Apparently, though, she was somewhat disinclined to join me at the pillory. She merely said: “I suppose it’ll change one of these days.”

“Big deal.”

“Yes—think how easy it could all have been! We’d have taken out a special licence and then been flying off on honeymoon by Wednesday. Sailing round the Caribbean, or something.”

I had a fleeting vision of the Greek islands—of stretching out naked on the deck of the yacht ‘Sarah’.

“I see you’ve done your homework,” I said.

“But, anyhow, we Yankees aren’t quite as ignorant as you and Oliver would seem to think. Even in Massachusetts we’ve heard of Gretna Green.”

“I didn’t mean that.”

“And in addition you’ll never believe how organized I am. Nothing left to chance! I already have a list of train times and the stations where we’ll need to change—all that kind of stuff. And I’ll get the tickets tomorrow, make the reservations—reservations for both the train and the boarding house. You, sweetheart, won’t have to worry about a thing!”

It sounded comfortable. I felt tired. I expressed my gratitude.

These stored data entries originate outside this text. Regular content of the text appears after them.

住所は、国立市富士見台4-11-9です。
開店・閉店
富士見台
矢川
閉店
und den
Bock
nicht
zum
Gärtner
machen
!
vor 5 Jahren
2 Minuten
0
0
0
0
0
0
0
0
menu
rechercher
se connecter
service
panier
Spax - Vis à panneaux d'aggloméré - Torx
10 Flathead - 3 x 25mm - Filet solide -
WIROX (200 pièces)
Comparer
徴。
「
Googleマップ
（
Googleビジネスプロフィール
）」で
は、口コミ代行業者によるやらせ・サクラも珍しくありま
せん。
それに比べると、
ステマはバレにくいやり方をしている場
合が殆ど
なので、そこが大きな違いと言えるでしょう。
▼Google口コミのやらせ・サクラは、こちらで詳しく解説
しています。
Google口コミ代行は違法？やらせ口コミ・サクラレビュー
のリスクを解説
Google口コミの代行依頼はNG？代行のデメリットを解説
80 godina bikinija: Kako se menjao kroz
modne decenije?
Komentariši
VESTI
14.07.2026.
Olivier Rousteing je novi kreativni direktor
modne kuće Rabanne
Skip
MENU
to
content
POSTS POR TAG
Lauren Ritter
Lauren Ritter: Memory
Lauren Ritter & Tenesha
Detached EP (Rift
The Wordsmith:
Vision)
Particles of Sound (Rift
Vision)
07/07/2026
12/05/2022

“Though about those tickets…”

“Yes, Johnny?”

When I faltered, she proved herself a mind-reader.

“Oh, but wouldn’t it be lovely to drive up to Scotland! Next month we’ll get ourselves a car. After the money comes through.”

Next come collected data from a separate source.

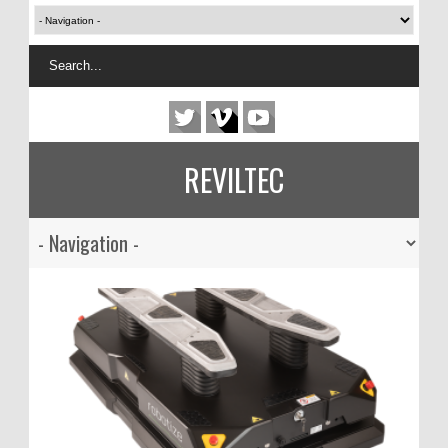
REVILTEC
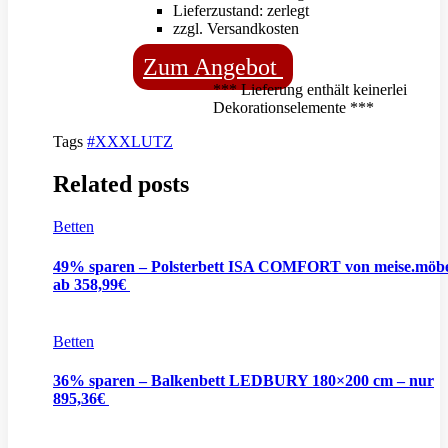
Lieferzustand: zerlegt
zzgl. Versandkosten
Zum Angebot
*** Lieferung enthält keinerlei
Dekorationselemente ***
Tags
#XXXLUTZ
Related posts
Betten
49% sparen – Polsterbett ISA COMFORT von meise.möbe
ab 358,99€
Betten
36% sparen – Balkenbett LEDBURY 180×200 cm – nur
895,36€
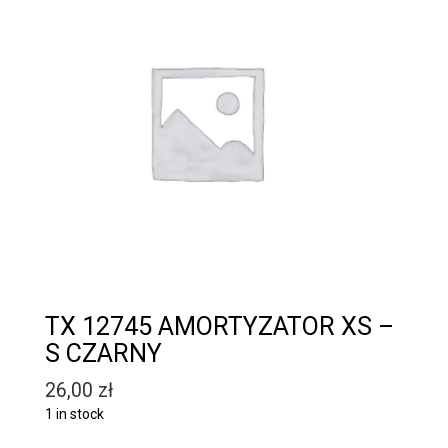
TX 12745 AMORTYZATOR XS –
S CZARNY
26,00
zł
1 in stock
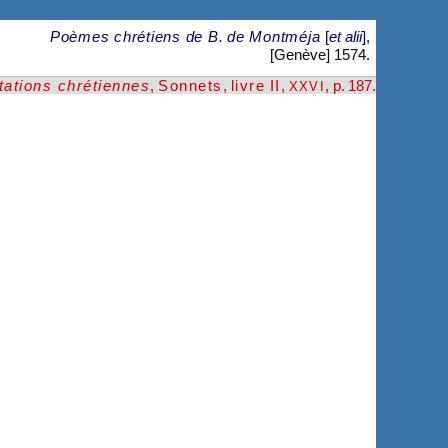
Poèmes chrétiens de B. de Montméja
[
et alii
]
,
[Genève] 1574.
tations chrétiennes
,
Sonnets
,
livre II
,
, p. 187
.
XXVI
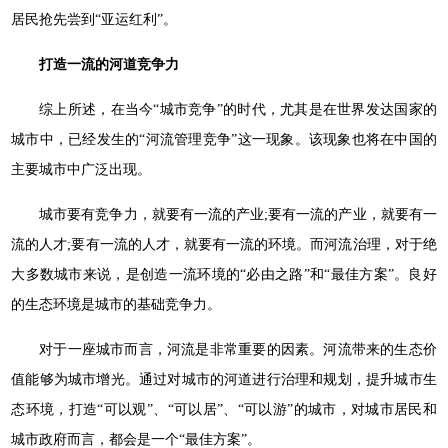
居民抢先尝到“亚运红利”。
打造一流的河道竞争力
综上所述，在当今“城市竞争”的时代，尤其是在世界发达国家的
城市中，已经发生的“河流管理竞争”这一现象。该现象也将在中国的
主要城市中广泛出现。
城市要有竞争力，就要有一流的产业;要有一流的产业，就要有一
流的人才;要有一流的人才，就要有一流的环境。而河流治理，对于绝
大多数城市来说，是创造一流环境的“必由之路”和“最佳方案”。良好
的生态环境是城市的基础竞争力。
对于一座城市而言，河流是非常重要的因素。河流带来的生态价
值能够为城市增光。通过对城市的河道进行治理和规划，提升城市生
态环境，打造“可以观”、“可以居”、“可以游”的城市，对城市居民和
城市政府而言，都会是一个“最佳方案”。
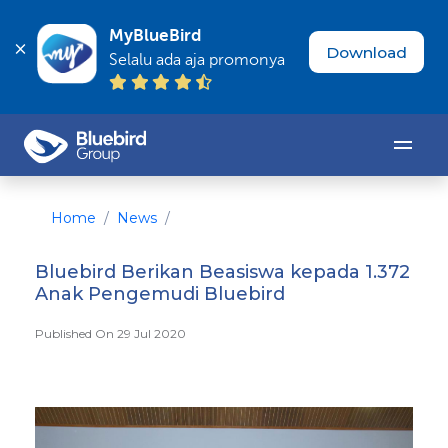
MyBlueBird
Download
Selalu ada aja promonya
Home
News
Bluebird Berikan Beasiswa kepada 1.372
Anak Pengemudi Bluebird
Published On 29 Jul 2020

I said: “Actually, I’ve had one these past three months. Since Christmas. As it happens—I take my driving test tomorrow.”

She stopped in the act of picking up her cup. “I had no idea you were learning to drive! I didn’t even know you had a car.”

“Oliver gave it to me.”

Her eyes widened. I didn’t care. Let them widen. Let the whole thing swing whichever way it chose.

But all she said was—slowly and after a pause—“Isn’t he just the most wonderful person around! What make is it?”

I told her. She seemed excited. She knew about Jaguar XK 150s. For several minutes we talked only of cars.

Afterwards she said:

“By the way, how is Oliver?”

“Well, since Friday he’s been wrestling with what your Cousin Sarah refers to—along with countless others, I suppose—as the dark night of the soul. I have to say, it is a bit tiresome, but at least when I left this morning he was beginning to show signs of improvement.”

I knew I’d made a faux pas. She did nothing, however, to suggest she might have noticed.

But again—either way—I didn’t much care.